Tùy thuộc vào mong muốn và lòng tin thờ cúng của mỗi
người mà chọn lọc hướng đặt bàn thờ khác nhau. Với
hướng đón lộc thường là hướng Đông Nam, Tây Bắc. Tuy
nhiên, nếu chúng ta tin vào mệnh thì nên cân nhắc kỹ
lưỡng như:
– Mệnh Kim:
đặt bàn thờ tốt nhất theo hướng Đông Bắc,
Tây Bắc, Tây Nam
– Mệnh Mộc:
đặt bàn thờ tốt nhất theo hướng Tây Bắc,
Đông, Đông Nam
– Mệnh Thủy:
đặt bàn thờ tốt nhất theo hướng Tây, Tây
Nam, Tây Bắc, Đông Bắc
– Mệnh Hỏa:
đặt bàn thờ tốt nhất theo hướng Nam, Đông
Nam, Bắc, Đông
----------------
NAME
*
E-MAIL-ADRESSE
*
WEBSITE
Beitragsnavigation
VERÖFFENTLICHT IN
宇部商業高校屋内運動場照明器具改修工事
----------------
Return the span of lines in the data above that opens at the line with "nhiên, nếu chúng" and closes at the line with "Nam, Bắc, Đông", exactly, ends included, nothing else.

Output =>
nhiên, nếu chúng ta tin vào mệnh thì nên cân nhắc kỹ
lưỡng như:
– Mệnh Kim:
đặt bàn thờ tốt nhất theo hướng Đông Bắc,
Tây Bắc, Tây Nam
– Mệnh Mộc:
đặt bàn thờ tốt nhất theo hướng Tây Bắc,
Đông, Đông Nam
– Mệnh Thủy:
đặt bàn thờ tốt nhất theo hướng Tây, Tây
Nam, Tây Bắc, Đông Bắc
– Mệnh Hỏa:
đặt bàn thờ tốt nhất theo hướng Nam, Đông
Nam, Bắc, Đông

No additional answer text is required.